To be able to provide the hammering units with a punch-like design, the
hammering rams of the hammering units protrude through the recesses of the
forging box and at their end facing the workpiece form a tool holder for
positively holding the hammering tool. Since the division of the hammering
units into separate rams and hammering tools is no longer necessary to
effect an adjustment of the vertical position, positively composed
hammering units may be used, which due to their compact design provide for
higher blow rates and, since the tools are freely accessible outside the
forging box, also simplify the tool change.

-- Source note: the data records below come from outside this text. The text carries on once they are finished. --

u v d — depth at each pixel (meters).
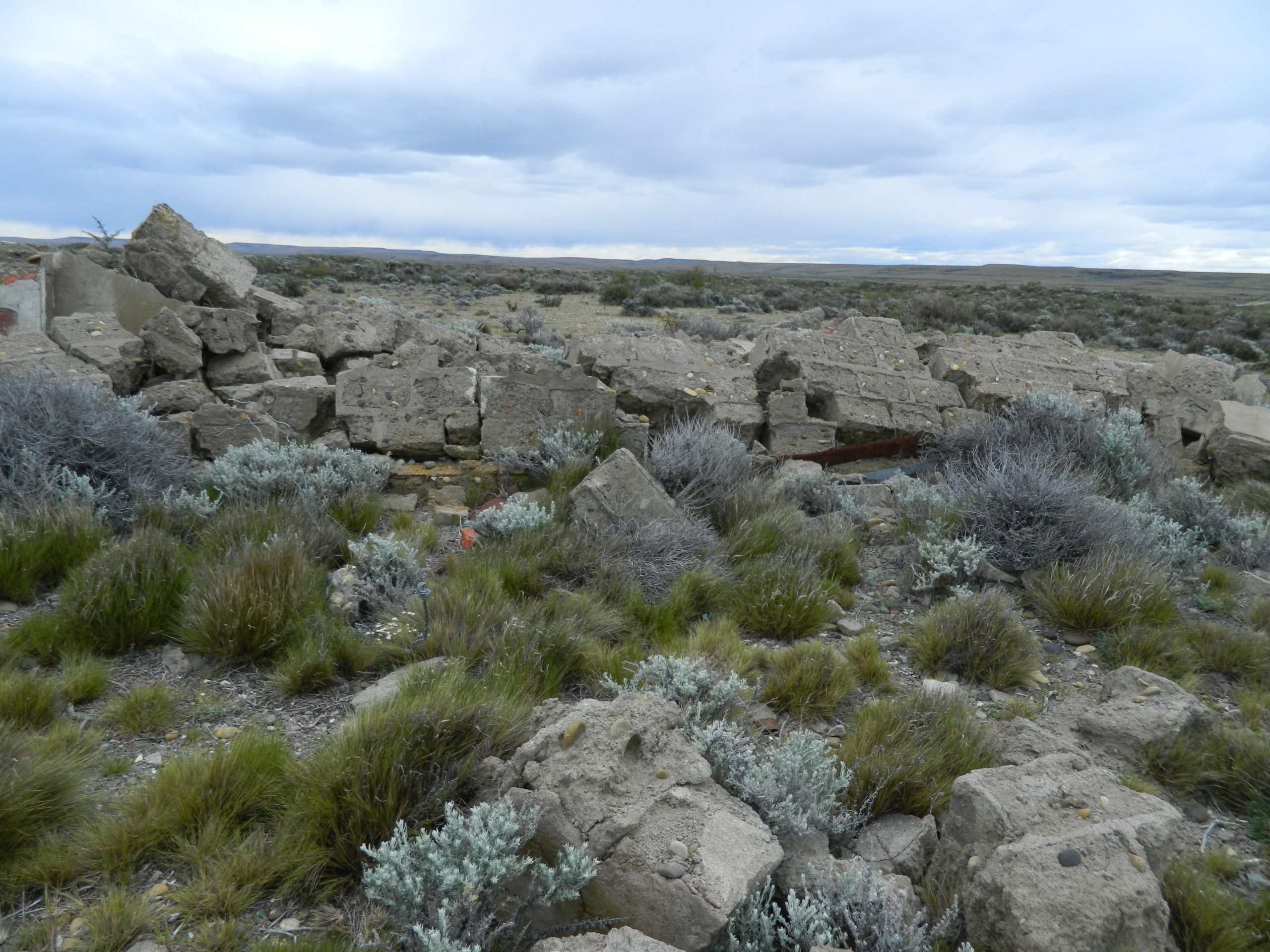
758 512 7.60
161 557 5.38
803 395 10.38
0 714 3.94
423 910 2.78
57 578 5.64
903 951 2.79
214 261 11.43
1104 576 6.12
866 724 4.24
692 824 3.06
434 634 4.93
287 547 5.48
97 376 8.31
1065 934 2.62
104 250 13.42
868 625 5.92
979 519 7.24
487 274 47.12
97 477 6.83
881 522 8.02
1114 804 3.21
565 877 2.79
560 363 10.98
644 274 55.22
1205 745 4.28
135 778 3.70
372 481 7.86
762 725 4.47
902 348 12.06
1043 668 5.44
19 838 3.16
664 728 3.58
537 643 4.91
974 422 10.38
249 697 4.48
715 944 2.84
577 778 3.18
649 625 5.72
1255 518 8.32
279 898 3.02
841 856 3.40
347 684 4.69
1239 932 3.03
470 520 7.39
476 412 8.98
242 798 3.39
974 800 3.22
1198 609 6.45
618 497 7.12
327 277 35.53
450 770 3.53
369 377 9.12
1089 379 12.02
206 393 8.90
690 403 10.25
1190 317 37.25
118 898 2.88
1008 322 32.38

Advantageously, the hammering rams are sealed with respect to the recesses
by means of peripheral seals, which provides for a sufficient lubrication
of the drive and guide members without a risk of contamination.
When the hammering rams in addition have a portion of rectangular
cross-section at their head end and a portion of round cross-section at
their tool end, the hammering units can properly be sealed without a large
constructional effort by means of simple round seals or the like in the
vicinity of the tool-end portion, when they are non-rotatably guided by
the head-end portion.
BRIEF DESCRIPTION OF THE DRAWING
In the drawing, the subject-matter of the inveniton is represented
schematically, wherein:
FIG. 1 shows an inventive swaging machine in an axially normal
cross-section,
FIG. 2 shows a part of the lifting drive of this machine at the beginning
of the forging stroke in the same sectional representation, and
FIG. 3 shows an axial section along line III--III of FIG. 1.
DESCRIPTION OF THE PREFERRED EMBODIMENT
A swaging machine 1 for swaging rod-shaped or tubular workpieces is
comprised of a forging box 3 mounted in a machine frame 2 so as to be
rotated and driven about the axis of movement A of the workpiece, where in
radial recesses 4 of said forging box hammering units 5 including outer
forging rams 6 and inner hammering tools 7 are guided so as to be
vertically movable. The machine frame 2 forms a supporting ring 8
coaxially surrounding the forging box 3, which supporting ring might also
be rotatably and movably mounted in the machine frame as a separate part,
and in which supporting ring 8 plungers 9 uniformly distributed around the
periphery are non-rotatably seated, where at the end face of said plungers
pressure plates 10 are pivotally mounted so as to be swivelled in a
stop-limited way about a rocking axis B parallel to the axis of movement A
and with a circular cylindrical bearing shell 11 are supported on a
corresponding bearing body 12. As head portion, the forging rams 6 of the
hammering units 5 have a counter-pressure plate 13 associated to the
pressure plates 10, which like a rocker can likewise be swivelled in a
stop-limited way about a rocking axis C parallel to the axis of movement,
where the ram engages in a corresponding bearing shell 15 of the
counter-pressure plate 13 with a cylindrical bearing body 14. Pressure
plates 10 and counter-pressure plates 13 form cooperating slide faces 16,
17 of straight generatrixes E aligned in direction of rotation and via
restoring springs 18, 19 are loaded in the direction of a starting
position forwardly inclined with respect to the respective relative
rotation R of forging box 3 and supporting ring 8 (FIG. 2).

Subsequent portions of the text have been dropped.